### Aim of the task
When the data below is printed, every line must match exactly and the images must be absent.

### Input records
__________________________________________________
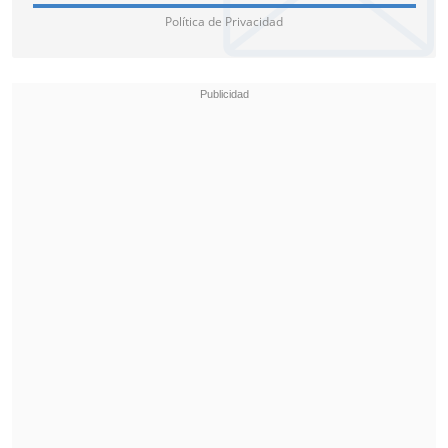
presentarse en la final femenina del
US
Política de Privacidad
Open 2020
con su canción
"Save the
Day"
.
Sin embargo, esta será la primera vez que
__________________________________________________
### Answer for this exercise
presentarse en la final femenina del
US
Política de Privacidad
Open 2020
con su canción
"Save the
Day"
.
Sin embargo, esta será la primera vez que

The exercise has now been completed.